While a trial court has much discretion in determining whether to grant a motion for involuntary dismissal, the trial court is required to weigh and evaluate all evidence in order to make such a determination. Locke v. Sheriff, Parish of Jefferson, 94-652, p. 3 (La.App. 5 Cir. 12/28/94), 694 So.2d 257, 258.
Second is a motion for judgment on the pleadings, La. C.C.P. art. 965. And third is a motion for summary judgment, La. C.C.P. art. 966. The similarity between a summary judgment and a judgment on the pleadings was recognized by this court in Canal Motors, Inc. v. Campbell, 241 So.2d 5, 5-6 (La.App. 4th Cir.1970):
According to Tate, The Work of the Louisiana Appellate Courts for the 1966-1967 Term: Civil Procedure, 28 La.

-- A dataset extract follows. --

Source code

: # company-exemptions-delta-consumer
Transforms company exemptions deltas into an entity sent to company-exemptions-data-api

L.Rev. 386, 411 (1968) "[s]imilar to the summary judgment remedy, the motion for judgment on the pleadings provides a method to dispose of litigation without a full-scale trial; [sic] in this instance when there is no dispute as to the material allegations of fact."
The petition in question raises many genuine issues of material fact such that both a judgment on the pleadings and a summary judgment would be inappropriate vehicles by which to dismiss the pleading.

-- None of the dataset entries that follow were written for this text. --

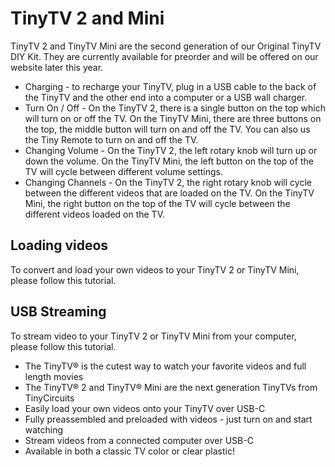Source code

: # TinyTV 2 and Mini


TinyTV 2 and TinyTV Mini are the second generation of our Original TinyTV DIY Kit. They are currently available for preorder and will be offered on our website later this year.

* Charging - to recharge your TinyTV, plug in a USB cable to the back of the TinyTV and the other end into a computer or a USB wall charger.
* Turn On / Off - On the TinyTV 2, there is a single button on the top which will turn on or off the TV.  On the TinyTV Mini, there are three buttons on the top, the middle button will turn on and off the TV.  You can also us the Tiny Remote to turn on and off the TV.
* Changing Volume - On the TinyTV 2, the left rotary knob will turn up or down the volume.  On the TinyTV Mini, the left button on the top of the TV will cycle between different volume settings.  
* Changing Channels - On the TinyTV 2, the right rotary knob will cycle between the different videos that are loaded on the TV. On the TinyTV Mini, the right button on the top of the TV will cycle between the different videos loaded on the TV.

## Loading videos 
To convert and load your own videos to your TinyTV 2 or TinyTV Mini, please follow this tutorial. 

 

## USB Streaming
To stream video to your TinyTV 2 or TinyTV Mini from your computer, please follow this tutorial. 


* The TinyTV® is the cutest way to watch your favorite videos and full length movies
* The TinyTV® 2 and TinyTV® Mini are the next generation TinyTVs from TinyCircuits
* Easily load your own videos onto your TinyTV over USB-C
* Fully preassembled and preloaded with videos - just turn on and start watching
* Stream videos from a connected computer over USB-C
* Available in both a classic TV color or clear plastic!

Because of the procedural error committed by the trial court, we do not reach the merits issues of whether I.F. was afforded due process and/or whether Tulane was arbitrary and capricious.
Based on the foregoing, we reverse the judgment granting the motion to dismiss filed by Tulane and remand the matter to the trial court for an evidentiary hearing on I.F.'s request for a mandatory injunction.